As leadership of the organization, Stearns and Cohen have a responsibility to put the team in the best position to succeed going forward.  They haven't done that this year, at least not to this point.  

If they are not going to fire themselves, how can they justify firing Mendoza?

But then what was their thinking last year when in effect they let the entire coaching staff go while keeping Mendoza?  If it meant that they thought that Mendoza was the right person for the job, then they should have extended him then.

They didn't.

I take that to mean that they weren't sure about his fit.  They were going to determine this year whether he is the right choice.  In effect they were trying to do three things at the same time: win, prepare for the future, and assess whether the manager is the person to lead the team in the future.  

Obviously, they did not believe that the first two years provided them with enough evidence to be confident in whatever judgment they could have made on Mendoza.  The problem for them must be that they don't believe they have enough evidence yet this year as they believe the team's performance now is probably more their doing than his.

I think they want to see a larger sample size in which Soto returns and the players they brought in perform as the back of their baseball cards suggest they should.  They want to see how that team performs so that they can disaggregate what Mendoza has contributed to the record from what the players and the FO have.

That is entirely reasonable, but only if your only goal right now is to make the best decision on Mendoza based on the most reliable evidence you can ascertain. 

But the FO cannot have only this one goal at this moment  They owe it to the fans to keep them engaged and give them a team that competes and deserves their entertainment dollar.  Right now the Savannah Bananas are significantly more entertaining and very likely nearly as competitive.  More importantly, decision makers never have all the information they would like to have: that's why there exist entire fields of study devoted to decision making under uncertainty.  Decision making under certainty or full information is theoretical not actual.

This is the actual world. The goal is not to make the FO comfortable in their decisions.  By taking on the roles they have, they have bought into risking discomfort about even some of the most important decisions they have to make.

We should recognize that for them this is a hard decision, even if it isn't for us.  But we should expect them to make it when it needs to be made, not when they are sufficiently comfortable in doing so.  And that time is now.

If they believe that there will be insufficient chance that maintaining the status quo will result in a season that would lead them to extend Mendoza at its conclusion, then they should release him now.   

Does replacing Mendoza guarantee a turnaround?

Of course not.

Is letting Mendoza go fair to him?

Wrong question.  The question is whether it is unfair to him.  It is not.  

Sometimes you are going to do things that are hard and painful.  Sometimes you have to do so even when you feel you are partially to blame for the situation other people, whose fate is in your hands, face. 

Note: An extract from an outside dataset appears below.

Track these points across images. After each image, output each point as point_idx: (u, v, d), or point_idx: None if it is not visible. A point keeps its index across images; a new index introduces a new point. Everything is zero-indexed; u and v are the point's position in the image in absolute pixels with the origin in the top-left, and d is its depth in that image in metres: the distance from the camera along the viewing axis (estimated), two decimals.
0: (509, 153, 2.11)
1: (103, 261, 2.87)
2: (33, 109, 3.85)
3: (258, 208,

Always you have to look to the future and that means that sometimes you just have to move on.  This is probably one of those times.




2 comments:

Tom Brennan said...

Let Mendoza go before the team head south of the Mendoza line.

RVH said...

Since they have not yet fired Mendoza - it seems that this home stand will be the final chance for some type of “as-is” reset. Wspecially once Soto returns.

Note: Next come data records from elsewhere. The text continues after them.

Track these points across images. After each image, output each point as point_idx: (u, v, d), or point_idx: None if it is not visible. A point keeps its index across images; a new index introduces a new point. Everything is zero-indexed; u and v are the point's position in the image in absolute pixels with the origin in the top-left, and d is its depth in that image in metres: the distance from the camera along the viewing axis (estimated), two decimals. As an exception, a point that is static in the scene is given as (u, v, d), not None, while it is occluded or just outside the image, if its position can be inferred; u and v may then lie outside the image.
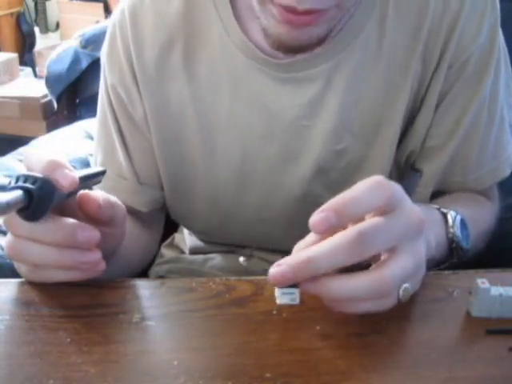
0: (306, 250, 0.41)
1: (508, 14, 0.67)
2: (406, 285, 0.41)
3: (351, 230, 0.39)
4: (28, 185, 0.41)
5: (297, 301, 0.41)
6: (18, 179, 0.42)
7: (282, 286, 0.41)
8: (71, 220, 0.44)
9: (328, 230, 0.39)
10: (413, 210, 0.42)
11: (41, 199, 0.41)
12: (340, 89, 0.61)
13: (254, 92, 0.63)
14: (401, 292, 0.41)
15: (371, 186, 0.40)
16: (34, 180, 0.42)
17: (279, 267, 0.40)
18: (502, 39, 0.64)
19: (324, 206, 0.39)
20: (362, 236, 0.39)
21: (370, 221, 0.40)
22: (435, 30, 0.60)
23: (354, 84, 0.61)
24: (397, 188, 0.41)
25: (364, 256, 0.40)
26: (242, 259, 0.48)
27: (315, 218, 0.39)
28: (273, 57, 0.61)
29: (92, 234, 0.44)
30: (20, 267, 0.49)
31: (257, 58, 0.62)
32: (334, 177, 0.65)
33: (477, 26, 0.60)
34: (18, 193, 0.40)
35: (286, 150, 0.64)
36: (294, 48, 0.55)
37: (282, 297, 0.42)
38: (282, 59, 0.61)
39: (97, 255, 0.45)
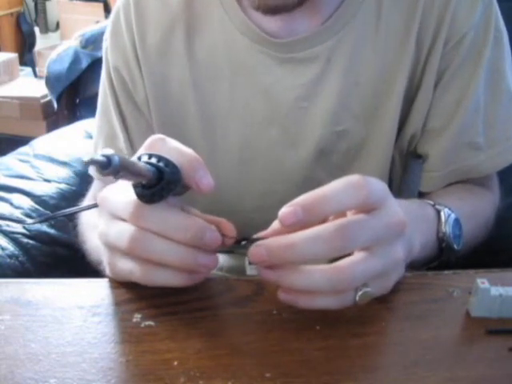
0: (286, 236, 0.40)
1: (508, 14, 0.67)
2: (366, 289, 0.40)
3: (333, 224, 0.39)
4: (161, 165, 0.39)
5: None
6: (150, 157, 0.40)
7: None
8: (200, 219, 0.42)
9: (295, 225, 0.39)
10: (394, 211, 0.41)
11: (168, 184, 0.39)
12: (339, 69, 0.62)
13: (254, 75, 0.63)
14: (359, 293, 0.40)
15: (345, 185, 0.39)
16: (167, 163, 0.39)
17: (258, 248, 0.39)
18: (500, 21, 0.64)
19: (294, 201, 0.39)
20: (344, 230, 0.38)
21: (352, 217, 0.40)
22: (428, 9, 0.61)
23: (353, 64, 0.62)
24: (376, 187, 0.40)
25: (343, 251, 0.39)
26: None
27: (284, 210, 0.39)
28: (273, 37, 0.62)
29: (217, 235, 0.41)
30: (115, 264, 0.45)
31: (257, 38, 0.62)
32: (335, 161, 0.65)
33: (470, 5, 0.61)
34: (151, 168, 0.38)
35: (286, 134, 0.64)
36: (273, 7, 0.55)
37: (250, 268, 0.42)
38: (283, 39, 0.61)
39: (216, 259, 0.43)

They are home for 9 games. The competition-level is reasonable (lower division), they get to sleep in their own beds every night.

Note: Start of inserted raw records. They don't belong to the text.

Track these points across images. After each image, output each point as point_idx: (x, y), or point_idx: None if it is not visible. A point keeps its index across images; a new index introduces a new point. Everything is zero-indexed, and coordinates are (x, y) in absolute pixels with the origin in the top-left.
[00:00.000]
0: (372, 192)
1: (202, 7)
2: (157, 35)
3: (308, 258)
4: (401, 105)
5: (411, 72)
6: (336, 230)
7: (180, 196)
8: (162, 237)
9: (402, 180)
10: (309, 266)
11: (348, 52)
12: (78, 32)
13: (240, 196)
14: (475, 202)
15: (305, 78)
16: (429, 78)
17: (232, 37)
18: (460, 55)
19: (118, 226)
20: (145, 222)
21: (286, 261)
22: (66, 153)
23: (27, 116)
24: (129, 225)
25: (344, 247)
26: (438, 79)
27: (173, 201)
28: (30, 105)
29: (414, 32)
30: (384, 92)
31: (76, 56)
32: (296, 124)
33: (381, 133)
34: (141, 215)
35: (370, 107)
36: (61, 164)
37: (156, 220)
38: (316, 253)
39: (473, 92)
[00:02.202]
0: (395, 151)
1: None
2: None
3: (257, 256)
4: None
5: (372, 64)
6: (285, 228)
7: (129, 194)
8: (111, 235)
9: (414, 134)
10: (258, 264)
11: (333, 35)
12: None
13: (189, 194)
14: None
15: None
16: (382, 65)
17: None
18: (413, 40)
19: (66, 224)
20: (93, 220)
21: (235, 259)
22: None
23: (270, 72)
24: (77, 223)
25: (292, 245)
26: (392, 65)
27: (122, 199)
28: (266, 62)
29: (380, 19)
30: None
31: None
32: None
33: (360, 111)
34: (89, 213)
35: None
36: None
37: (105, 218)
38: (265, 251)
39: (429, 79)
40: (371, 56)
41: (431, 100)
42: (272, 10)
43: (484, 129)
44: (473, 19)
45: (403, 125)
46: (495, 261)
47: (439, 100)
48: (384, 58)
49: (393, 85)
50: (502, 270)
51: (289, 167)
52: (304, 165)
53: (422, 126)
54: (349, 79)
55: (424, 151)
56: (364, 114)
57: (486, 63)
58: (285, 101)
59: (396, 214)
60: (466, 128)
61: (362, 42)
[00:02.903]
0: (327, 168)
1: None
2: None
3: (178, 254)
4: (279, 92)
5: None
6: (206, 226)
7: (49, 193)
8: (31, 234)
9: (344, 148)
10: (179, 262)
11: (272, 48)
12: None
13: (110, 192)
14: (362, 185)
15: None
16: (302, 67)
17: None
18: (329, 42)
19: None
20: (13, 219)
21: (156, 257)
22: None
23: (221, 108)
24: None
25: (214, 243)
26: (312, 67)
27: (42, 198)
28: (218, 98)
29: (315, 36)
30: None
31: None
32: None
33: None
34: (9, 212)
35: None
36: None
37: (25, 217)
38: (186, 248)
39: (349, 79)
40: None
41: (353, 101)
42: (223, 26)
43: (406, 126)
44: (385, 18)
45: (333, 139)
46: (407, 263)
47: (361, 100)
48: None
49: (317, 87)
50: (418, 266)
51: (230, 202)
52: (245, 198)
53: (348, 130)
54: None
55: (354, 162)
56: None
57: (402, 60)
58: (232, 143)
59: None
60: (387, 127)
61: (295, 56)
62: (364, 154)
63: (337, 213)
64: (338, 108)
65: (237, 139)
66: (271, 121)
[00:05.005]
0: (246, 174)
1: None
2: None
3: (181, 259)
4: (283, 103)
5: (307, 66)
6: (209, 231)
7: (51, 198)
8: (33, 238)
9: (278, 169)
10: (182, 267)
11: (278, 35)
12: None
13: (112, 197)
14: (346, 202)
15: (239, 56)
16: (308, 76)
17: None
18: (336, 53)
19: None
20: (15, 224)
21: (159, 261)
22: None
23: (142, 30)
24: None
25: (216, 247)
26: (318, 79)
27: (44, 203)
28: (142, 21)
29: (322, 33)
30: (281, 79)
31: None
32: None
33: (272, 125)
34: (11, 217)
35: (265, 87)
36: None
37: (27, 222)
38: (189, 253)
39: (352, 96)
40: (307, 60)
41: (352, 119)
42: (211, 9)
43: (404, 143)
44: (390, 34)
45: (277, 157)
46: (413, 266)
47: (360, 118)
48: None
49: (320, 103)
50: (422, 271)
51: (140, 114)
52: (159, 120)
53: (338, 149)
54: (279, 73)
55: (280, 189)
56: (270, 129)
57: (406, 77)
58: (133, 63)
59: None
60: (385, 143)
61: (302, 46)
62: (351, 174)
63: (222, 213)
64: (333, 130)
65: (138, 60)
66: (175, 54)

McLean pitched to kick it off. The weather is reasonable.

IMO, it’s now or never.

Even if they do fire Mendoza, it’s on the players. Don’t know if the players really give a s”&t or not but if they do, a firing should sting. I’d they are truly professionals, they should feel some level of shame for failing so miserably.

Let’s hope (I know, that is not a strategy) that the team can wake up & play competitive baseball on this homestand.

If only for the sake of keeping the 2026 season relevant & alive for the fan base.

I will be brutal to give up in the season so early - even before Memorial Day.